Tagsüber ist das Heim verwaist. Leiterin Barbara Karkoszka sagte, die Bewohner würden fast alle in der Lebenshilfe-Werkstatt am Ort arbeiten. Die gehört zwar auch der Lebenshilfe, aber der Schweinfurter. Mit dem Bad Kissinger Verein hat sie nichts zu tun.
Zwei Behinderte im Rentenalter verbringen den Tag in der Bad Kissinger Seniorengruppe.
In dem Haus mitten im Ort leben in drei Gruppen 27 Frauen und Männer mit geistiger oder Mehrfachbehinderung.
Ihnen stehen helle und großzügige Gemeinschaftsräume zur Verfügung. Sie können sich auch in ihre sieben Einzel- oder das Doppelzimmer auf ihrer Etage zurückziehen, die sie nach ihrem Geschmack gestalten können.

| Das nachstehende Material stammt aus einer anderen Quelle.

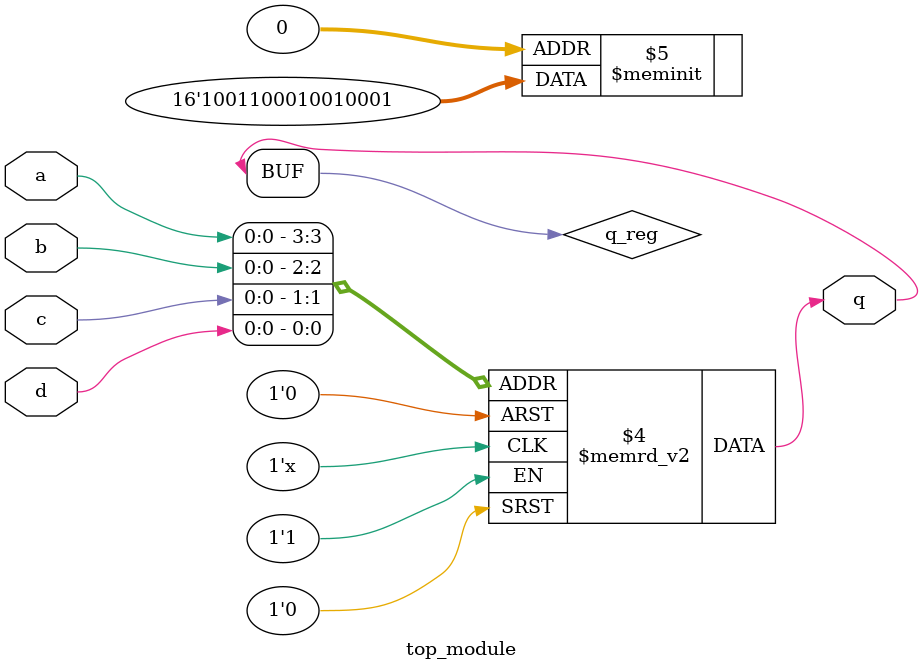
<source format=sv>
module top_module (
    input a, 
    input b, 
    input c, 
    input d,
    output q
);

    reg q_reg;

    always @(*) begin
        case ({a, b, c, d})
            4'b0000: q_reg = 1;
            4'b0010: q_reg = 0;
            4'b0100: q_reg = 1;
            4'b0111: q_reg = 1;
            4'b1000: q_reg = 0;
            4'b1011: q_reg = 1;
            4'b1100: q_reg = 1;
            4'b1111: q_reg = 1;
            default: q_reg = 0;
        endcase
    end

    assign q = q_reg;

endmodule

</source>
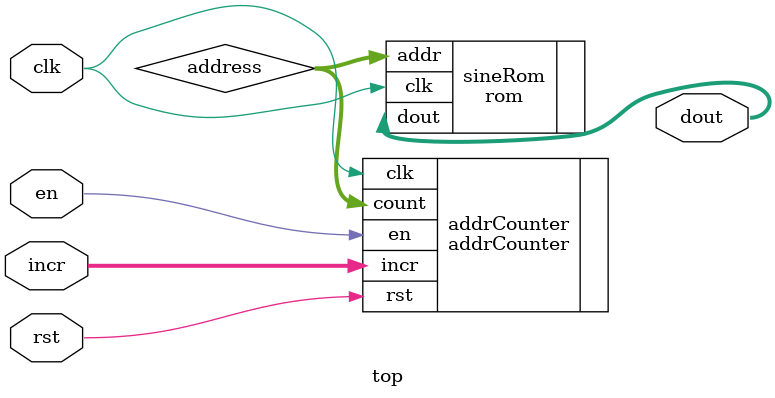
<source format=sv>
module top #(
  parameter A_WIDTH = 8,
  parameter D_WIDTH = 8
)(
  // interface signals
  input  wire             clk,      // clock 
  input  wire             rst,      // reset 
  input  wire             en,       // enable
  input  wire [D_WIDTH-1:0] incr,   // increment for addr counter
  output wire [D_WIDTH-1:0] dout    // output data
);

  wire  [A_WIDTH-1:0]       address;    // interconnect wire

addrCounter addrCounter (
  .clk (clk),
  .rst (rst),
  .en (en),
  .incr(incr),
  .count(address)
);

rom sineRom(
  .clk(clk),
  .addr(address),
  .dout(dout)
);

endmodule
</source>
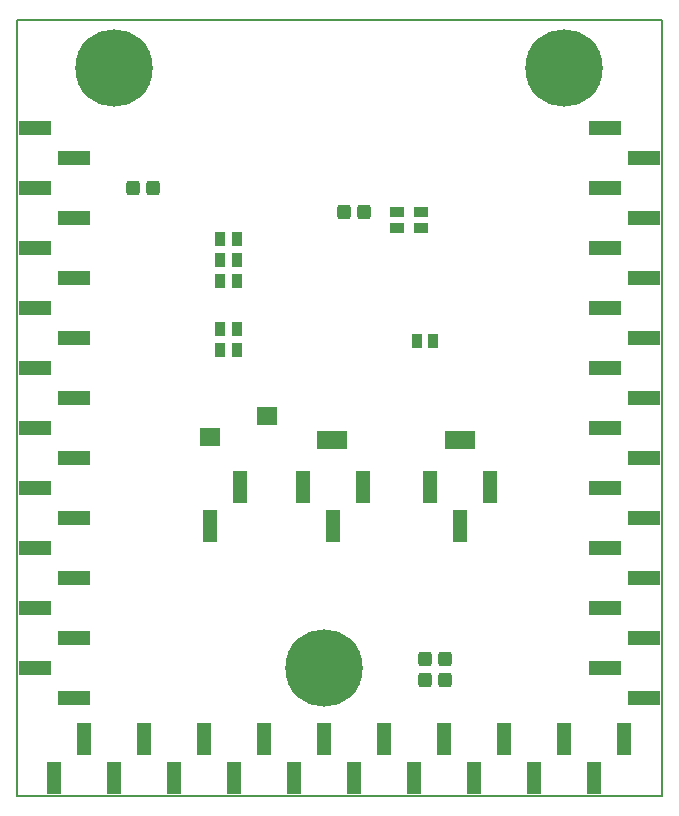
<source format=gbs>
G04*
G04 #@! TF.GenerationSoftware,Altium Limited,Altium Designer,20.2.6 (244)*
G04*
G04 Layer_Color=16711935*
%FSLAX25Y25*%
%MOIN*%
G70*
G04*
G04 #@! TF.SameCoordinates,39434470-8384-4B1D-BF7C-59D8A565AEB1*
G04*
G04*
G04 #@! TF.FilePolarity,Negative*
G04*
G01*
G75*
%ADD12C,0.00500*%
%ADD16C,0.25800*%
%ADD32R,0.07087X0.06299*%
%ADD33R,0.10236X0.06299*%
%ADD34R,0.10642X0.04737*%
%ADD35R,0.04737X0.10642*%
%ADD36R,0.04540X0.03753*%
G04:AMPARAMS|DCode=37|XSize=47.37mil|YSize=43.43mil|CornerRadius=8.43mil|HoleSize=0mil|Usage=FLASHONLY|Rotation=270.000|XOffset=0mil|YOffset=0mil|HoleType=Round|Shape=RoundedRectangle|*
%AMROUNDEDRECTD37*
21,1,0.04737,0.02657,0,0,270.0*
21,1,0.03051,0.04343,0,0,270.0*
1,1,0.01686,-0.01329,-0.01526*
1,1,0.01686,-0.01329,0.01526*
1,1,0.01686,0.01329,0.01526*
1,1,0.01686,0.01329,-0.01526*
%
%ADD37ROUNDEDRECTD37*%
%ADD38R,0.03753X0.04540*%
%ADD39R,0.03300X0.05800*%
D12*
X0Y0D02*
X215000D01*
X215000Y258500D02*
X215000Y0D01*
X-0Y258500D02*
X215000D01*
X-0D02*
X0Y0D01*
D16*
X102500Y42500D02*
D03*
X32500Y242500D02*
D03*
X182500D02*
D03*
D32*
X83500Y126500D02*
D03*
X64500Y119500D02*
D03*
D33*
X105047Y118500D02*
D03*
X147547D02*
D03*
D34*
X208996Y32500D02*
D03*
Y52500D02*
D03*
Y72500D02*
D03*
Y112500D02*
D03*
Y132500D02*
D03*
Y172500D02*
D03*
Y192500D02*
D03*
Y212500D02*
D03*
Y92500D02*
D03*
Y152500D02*
D03*
X6004Y42500D02*
D03*
Y82500D02*
D03*
Y122500D02*
D03*
Y162500D02*
D03*
Y202500D02*
D03*
X196004Y42500D02*
D03*
Y82500D02*
D03*
Y122500D02*
D03*
Y162500D02*
D03*
Y202500D02*
D03*
X6004Y62500D02*
D03*
Y102500D02*
D03*
Y142500D02*
D03*
Y182500D02*
D03*
Y222500D02*
D03*
X196004Y62500D02*
D03*
Y102500D02*
D03*
Y142500D02*
D03*
Y182500D02*
D03*
Y222500D02*
D03*
X18996Y52500D02*
D03*
Y32500D02*
D03*
Y72500D02*
D03*
Y112500D02*
D03*
Y132500D02*
D03*
Y172500D02*
D03*
Y212500D02*
D03*
Y192500D02*
D03*
Y92500D02*
D03*
Y152500D02*
D03*
D35*
X32500Y6004D02*
D03*
X72500D02*
D03*
X112500D02*
D03*
X152500D02*
D03*
X192500D02*
D03*
X12500D02*
D03*
X22500Y18996D02*
D03*
X52500Y6004D02*
D03*
X62500Y18996D02*
D03*
X82500D02*
D03*
X92500Y6004D02*
D03*
X122500Y18996D02*
D03*
X132500Y6004D02*
D03*
X142500Y18996D02*
D03*
X162500D02*
D03*
X172500Y6004D02*
D03*
X182500Y18996D02*
D03*
X42500D02*
D03*
X102500D02*
D03*
X202500D02*
D03*
X74500Y102996D02*
D03*
X64500Y90004D02*
D03*
X115500Y102996D02*
D03*
X95500D02*
D03*
X105500Y90004D02*
D03*
X157800Y102996D02*
D03*
X137800D02*
D03*
X147800Y90004D02*
D03*
D36*
X134800Y194656D02*
D03*
Y189144D02*
D03*
X126800Y194656D02*
D03*
Y189144D02*
D03*
D37*
X115746Y194600D02*
D03*
X109054D02*
D03*
X45346Y202500D02*
D03*
X38653D02*
D03*
X136153Y38500D02*
D03*
X142847D02*
D03*
X136153Y45500D02*
D03*
X142847D02*
D03*
D38*
X133244Y151500D02*
D03*
X138756D02*
D03*
X73256Y171500D02*
D03*
X67744D02*
D03*
X73256Y178500D02*
D03*
X67744D02*
D03*
X73256Y185500D02*
D03*
X67744D02*
D03*
X73256Y148500D02*
D03*
X67744D02*
D03*
X73256Y155500D02*
D03*
X67744D02*
D03*
D39*
X85122Y126500D02*
D03*
X81878D02*
D03*
X66122Y119500D02*
D03*
X62878D02*
D03*
X101755Y118500D02*
D03*
X105000D02*
D03*
X108243D02*
D03*
X144255D02*
D03*
X147500D02*
D03*
X150743D02*
D03*
M02*

</source>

Wie Barbara Karkoszka sagte, ist die Einrichtung fest in Nüdlingen integriert. Es gebe keine Probleme mit der Nachbarschaft oder den Behörden. Schwierig sei allerdings, das das Haus tagsüber nicht besetzt ist. Die Mitarbeiter der Lebenshilfe seien erst nachmittags vor Ort.
Wie auch immer, am Samstag wird gefeiert. "Wir wollen den Besuchern etwas bieten", sagt Barbara Karkoszka. Sie und Lebenshilfe-Vorsitzender Winfried Sauer werden um 14 Uhr kurz begrüßen. Erwartet werden mehr als 100 Interessenten. Reden und Grußworte sind nicht vorgesehen. Dann werden die Bewohner ihre Gäste mit einem Lied willkommen heißen. Um 15 Uhr treten die Kindergartenkinder auf, ab 16 Uhr ist Blasmusik und um 19 Uhr zeigt eine Tanzgruppe ihr Können. Es gibt eine Tombola und Kinderschminken, man kann sich aus Luftballons Tiere formen lassen. Tanzgruppen aus Hassenbach und Poppenroth sowie ein Jongleur haben ihr Kommen zugesagt. Für das leibliche Wohl ist selbstverständlich gesorgt. Das Fest soll um 22 Uhr ausklingen.